SECRETARY OF ENERGY STATES BILL COULD INCREASE GAS PRICES IN THE LONG RUN

 
 

Washington, May 23, 2007 - "As Chairman of the Commerce, Trade & Consumer Protection Subcommittee, I held hearings on the high price of gasoline, especially focusing on pricing after disasters such as hurricanes," stated Rep. Cliff Stearns (R-Ocala).  "In response, I developed legislation that, for the first time, gave the federal government authority to combat price gouging on the sale of gasoline and diesel.  This language was included in H.R. 3893, the Gasoline for America's Security Act, and passed by the House in 2005.  Although I am committed to protecting consumers from unfair trade practices and pricing schemes, the legislation before the House today will not help consumers and will hurt small business owners."

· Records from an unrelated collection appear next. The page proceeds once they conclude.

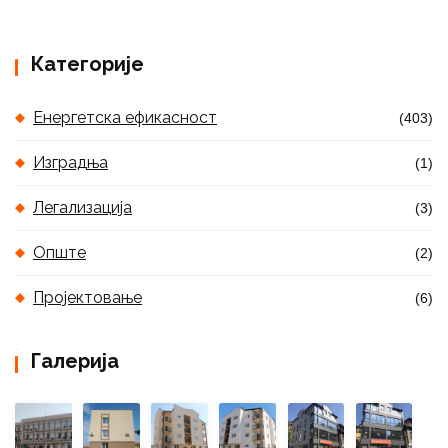
Категорије
Енергетска ефикасност
(403)
Изградња
(1)
Легализација
(3)
Опште
(2)
Пројектовање
(6)
Галерија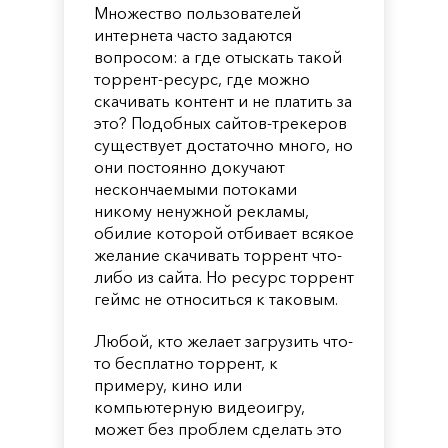
Множество пользователей
интернета часто задаются
вопросом: а где отыскать такой
торрент-ресурс, где можно
скачивать контент и не платить за
это? Подобных сайтов-трекеров
существует достаточно много, но
они постоянно докучают
нескончаемыми потоками
никому ненужной рекламы,
обилие которой отбивает всякое
желание скачивать торрент что-
либо из сайта. Но ресурс торрент
геймс не относиться к таковым.
Любой, кто желает загрузить что-
то бесплатно торрент, к
примеру, кино или
компьютерную видеоигру,
может без проблем сделать это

The House today approved H.R. 1252, the Federal Price Gouging Protection Act.  The bill is supposed to protect consumers from unfair gasoline pricing, but the legislation is seriously flawed.  Noted Stearns, "This bill would protect the public from prices that are 'unconscionably excessive' or take unfair advantage' of consumers, but it fails to define what is 'unconscionably excessive' or what is an 'unfair advantage.'  This lack of definitions renders the bill practically unenforceable."

The Secretary of Energy, Samuel Bodman, expressed opposition to H.R. 1252 in a May 22nd letter to Congress.  Bodman wrote, "Neither the Department of Energy nor the Federal Trade Commission has found credible evidence that rising prices are due to collusive behavior among private oil companies.  He also wrote, "H.R. 1252 could deter investment, potentially increasing gasoline prices in the long run."

In addition, instead of targeting the big oil companies and refiners, the bill could harm the small business owners who make up the bulk of gasoline retailers.  The National Association of Convenience Stores weighed in with this; "Please understand that 95 percent of gasoline sold at retail in America is sold by an independent marketer, with nothing more than contractual relationships with their supplying refiners.  And nearly 60 percent of those retailers own precisely one gas station.  They just sell commodities at a price that reflects market conditions."